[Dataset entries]

□ □ □

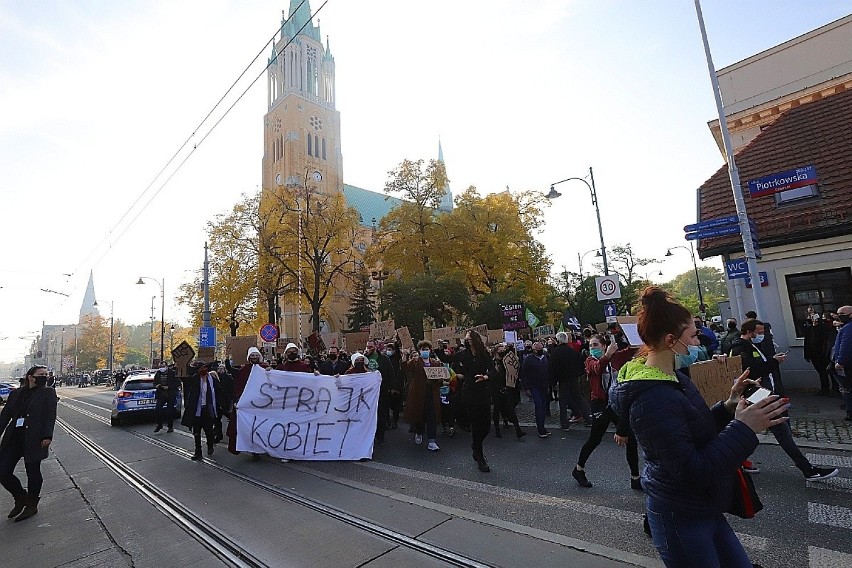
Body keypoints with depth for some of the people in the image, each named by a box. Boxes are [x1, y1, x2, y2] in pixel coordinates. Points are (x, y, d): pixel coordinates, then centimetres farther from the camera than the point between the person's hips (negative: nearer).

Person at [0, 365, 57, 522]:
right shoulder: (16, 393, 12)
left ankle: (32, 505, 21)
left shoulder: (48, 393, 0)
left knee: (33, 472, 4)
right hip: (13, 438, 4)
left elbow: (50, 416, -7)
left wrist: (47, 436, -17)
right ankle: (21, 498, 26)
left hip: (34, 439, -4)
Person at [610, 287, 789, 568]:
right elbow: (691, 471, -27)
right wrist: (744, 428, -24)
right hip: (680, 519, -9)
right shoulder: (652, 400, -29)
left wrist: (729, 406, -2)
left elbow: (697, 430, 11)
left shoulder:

□ □ □

### PROBLEM DESCRIPTION:
Reproduce the entries with every occurrence of "Person at" replaced by "Individual at", keeping everything else unchanged. Omit the pictures.

### WRITTEN SOLUTION:
Body keypoints with depth for some of the people in the image, each named by a box. Boxes are [x1, y1, x2, y2] in pixel coordinates. Points are (x, y, d): pixel coordinates, then centimetres farther from the camera than the point between the person's hips (negative: nearer).

Individual at [0, 365, 57, 522]:
right shoulder: (16, 393, 12)
left ankle: (32, 505, 21)
left shoulder: (48, 393, 0)
left knee: (33, 472, 4)
right hip: (13, 438, 4)
left elbow: (50, 416, -7)
left wrist: (47, 436, -17)
right ankle: (21, 498, 26)
left hip: (34, 439, -4)
Individual at [610, 287, 789, 568]:
right elbow: (691, 471, -27)
right wrist: (744, 428, -24)
right hip: (680, 519, -9)
right shoulder: (652, 400, -29)
left wrist: (729, 406, -2)
left elbow: (697, 430, 11)
left shoulder:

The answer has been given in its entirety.